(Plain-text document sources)
*** Begin section ***
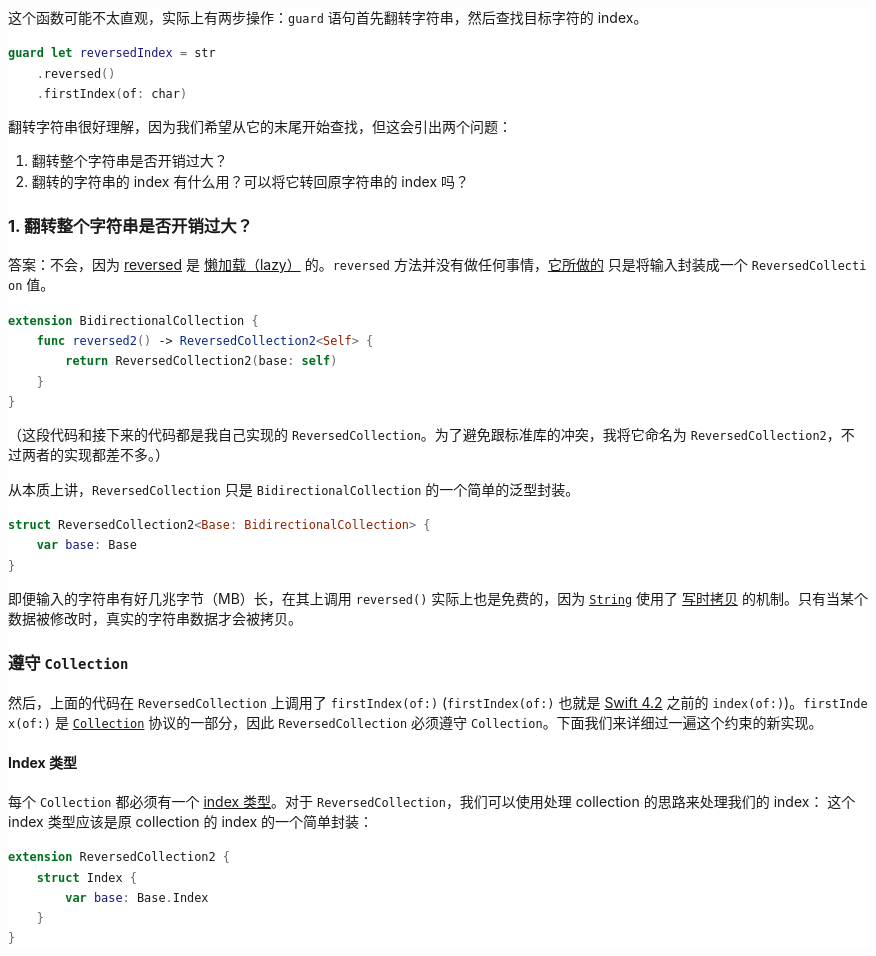 这个函数可能不太直观，实际上有两步操作：`guard` 语句首先翻转字符串，然后查找目标字符的 index。

```swift
guard let reversedIndex = str
    .reversed()
    .firstIndex(of: char)
```

翻转字符串很好理解，因为我们希望从它的末尾开始查找，但这会引出两个问题：

1. 翻转整个字符串是否开销过大？
2. 翻转的字符串的 index 有什么用？可以将它转回原字符串的 index 吗？

### 1. 翻转整个字符串是否开销过大？

答案：不会，因为 [reversed](https://developer.apple.com/documentation/swift/bidirectionalcollection/1782128-reversed) 是 [懒加载（lazy）](https://en.wikipedia.org/wiki/Lazy_evaluation) 的。`reversed` 方法并没有做任何事情，[它所做的](https://github.com/apple/swift/blob/01644d5854023cb00bd191a0bc813fdf6f5f9470/stdlib/public/core/Reverse.swift#L292-L294) 只是将输入封装成一个 `Reversed​Collection` 值。

```swift
extension BidirectionalCollection {
    func reversed2() -> ReversedCollection2<Self> {
        return ReversedCollection2(base: self)
    }
}
```

（这段代码和接下来的代码都是我自己实现的 `ReversedCollection`。为了避免跟标准库的冲突，我将它命名为 `Reversed​Collection2`，不过两者的实现都差不多。）

从本质上讲，`Reversed​Collection` 只是 `Bidirectional​Collection` 的一个简单的泛型封装。

```swift
struct ReversedCollection2<Base: BidirectionalCollection> {
    var base: Base
}
```

即便输入的字符串有好几兆字节（MB）长，在其上调用 `reversed()` 实际上也是免费的，因为 [`String`](https://developer.apple.com/documentation/swift/string) 使用了 [写时拷贝](https://en.wikipedia.org/wiki/Copy-on-write) 的机制。只有当某个数据被修改时，真实的字符串数据才会被拷贝。

### 遵守 `Collection`

然后，上面的代码在 `Reversed​Collection` 上调用了 `first​Index​(of:)` (`firstIndex(of:)` 也就是 [Swift 4.2](https://github.com/apple/swift-evolution/blob/master/proposals/0204-add-last-methods.md#detailed-design) 之前的 `index(of:)`)。`firstIndex(of:)` 是 [`Collection`](https://developer.apple.com/documentation/swift/collection) 协议的一部分，因此 `Reversed​Collection` 必须遵守 `Collection`。下面我们来详细过一遍这个约束的新实现。

#### Index 类型

每个 `Collection` 都必须有一个 [index 类型](https://developer.apple.com/documentation/swift/collection/2943866-index)。对于 `Reversed​Collection`，我们可以使用处理 collection 的思路来处理我们的 index： 这个 index 类型应该是原 collection 的 index 的一个简单封装：

```swift
extension ReversedCollection2 {
    struct Index {
        var base: Base.Index
    }
}
```
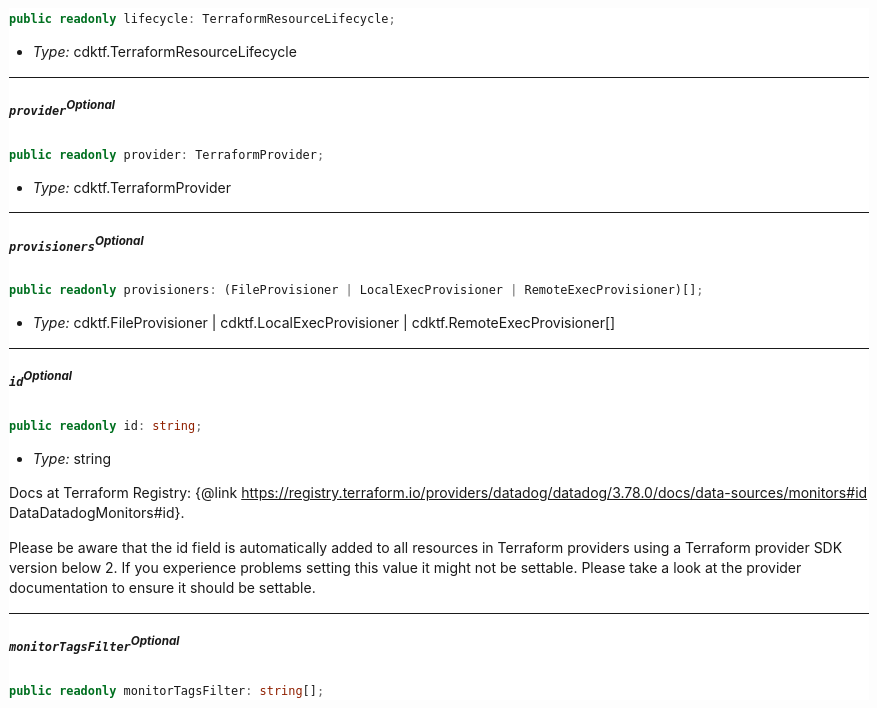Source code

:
 ```typescript
public readonly lifecycle: TerraformResourceLifecycle;
```

- *Type:* cdktf.TerraformResourceLifecycle

---

##### `provider`<sup>Optional</sup> <a name="provider" id="@cdktf/provider-datadog.dataDatadogMonitors.DataDatadogMonitorsConfig.property.provider"></a>

```typescript
public readonly provider: TerraformProvider;
```

- *Type:* cdktf.TerraformProvider

---

##### `provisioners`<sup>Optional</sup> <a name="provisioners" id="@cdktf/provider-datadog.dataDatadogMonitors.DataDatadogMonitorsConfig.property.provisioners"></a>

```typescript
public readonly provisioners: (FileProvisioner | LocalExecProvisioner | RemoteExecProvisioner)[];
```

- *Type:* cdktf.FileProvisioner | cdktf.LocalExecProvisioner | cdktf.RemoteExecProvisioner[]

---

##### `id`<sup>Optional</sup> <a name="id" id="@cdktf/provider-datadog.dataDatadogMonitors.DataDatadogMonitorsConfig.property.id"></a>

```typescript
public readonly id: string;
```

- *Type:* string

Docs at Terraform Registry: {@link https://registry.terraform.io/providers/datadog/datadog/3.78.0/docs/data-sources/monitors#id DataDatadogMonitors#id}.

Please be aware that the id field is automatically added to all resources in Terraform providers using a Terraform provider SDK version below 2.
If you experience problems setting this value it might not be settable. Please take a look at the provider documentation to ensure it should be settable.

---

##### `monitorTagsFilter`<sup>Optional</sup> <a name="monitorTagsFilter" id="@cdktf/provider-datadog.dataDatadogMonitors.DataDatadogMonitorsConfig.property.monitorTagsFilter"></a>

```typescript
public readonly monitorTagsFilter: string[];
```
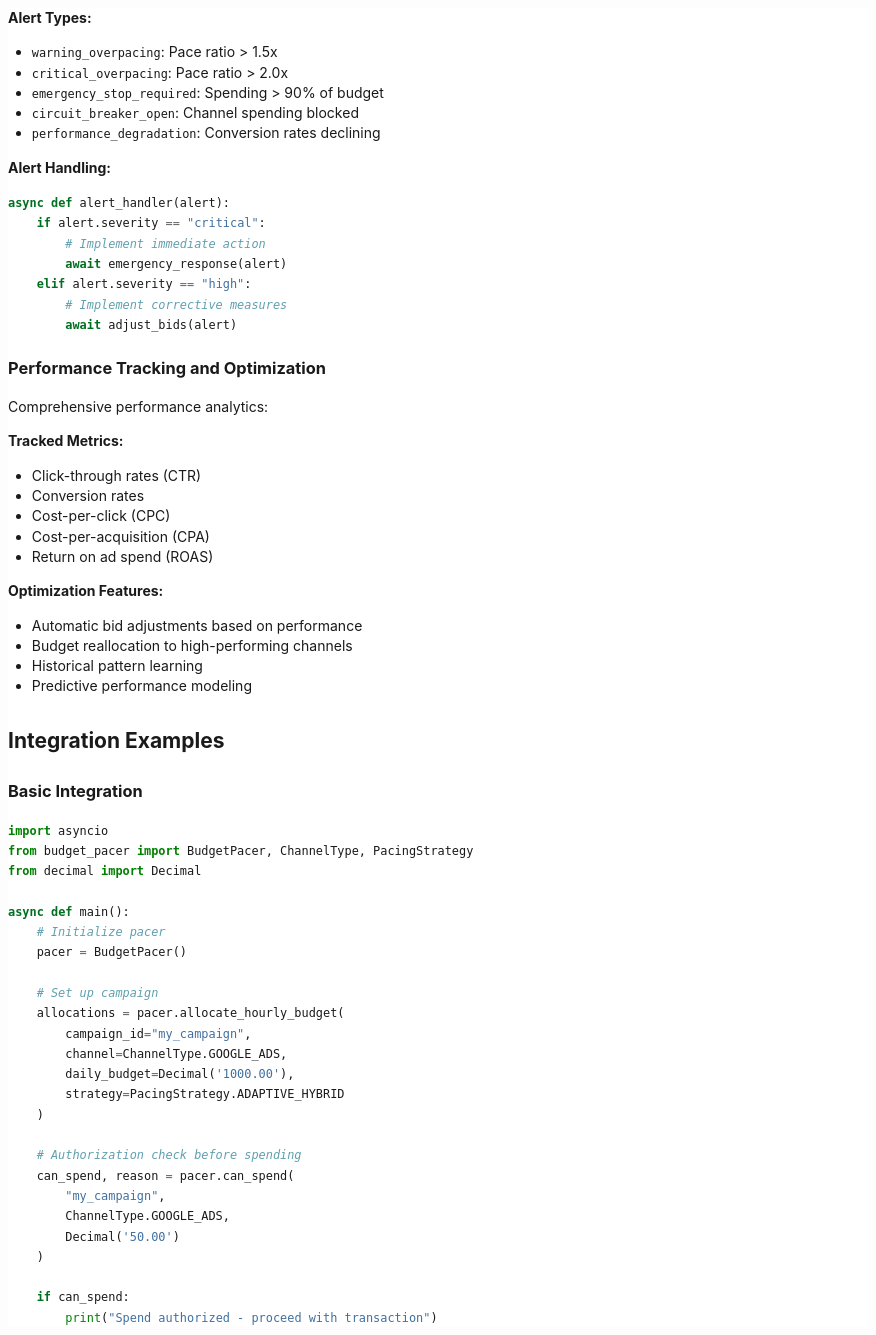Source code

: **Alert Types:**
- `warning_overpacing`: Pace ratio > 1.5x
- `critical_overpacing`: Pace ratio > 2.0x
- `emergency_stop_required`: Spending > 90% of budget
- `circuit_breaker_open`: Channel spending blocked
- `performance_degradation`: Conversion rates declining

**Alert Handling:**
```python
async def alert_handler(alert):
    if alert.severity == "critical":
        # Implement immediate action
        await emergency_response(alert)
    elif alert.severity == "high":
        # Implement corrective measures
        await adjust_bids(alert)
```

### Performance Tracking and Optimization

Comprehensive performance analytics:

**Tracked Metrics:**
- Click-through rates (CTR)
- Conversion rates
- Cost-per-click (CPC)
- Cost-per-acquisition (CPA)
- Return on ad spend (ROAS)

**Optimization Features:**
- Automatic bid adjustments based on performance
- Budget reallocation to high-performing channels
- Historical pattern learning
- Predictive performance modeling

## Integration Examples

### Basic Integration

```python
import asyncio
from budget_pacer import BudgetPacer, ChannelType, PacingStrategy
from decimal import Decimal

async def main():
    # Initialize pacer
    pacer = BudgetPacer()
    
    # Set up campaign
    allocations = pacer.allocate_hourly_budget(
        campaign_id="my_campaign",
        channel=ChannelType.GOOGLE_ADS,
        daily_budget=Decimal('1000.00'),
        strategy=PacingStrategy.ADAPTIVE_HYBRID
    )
    
    # Authorization check before spending
    can_spend, reason = pacer.can_spend(
        "my_campaign", 
        ChannelType.GOOGLE_ADS, 
        Decimal('50.00')
    )
    
    if can_spend:
        print("Spend authorized - proceed with transaction")
```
*** End section ***
Which lines in the records above contain the word "from"? Copy each one.

from budget_pacer import BudgetPacer, ChannelType, PacingStrategy
from decimal import Decimal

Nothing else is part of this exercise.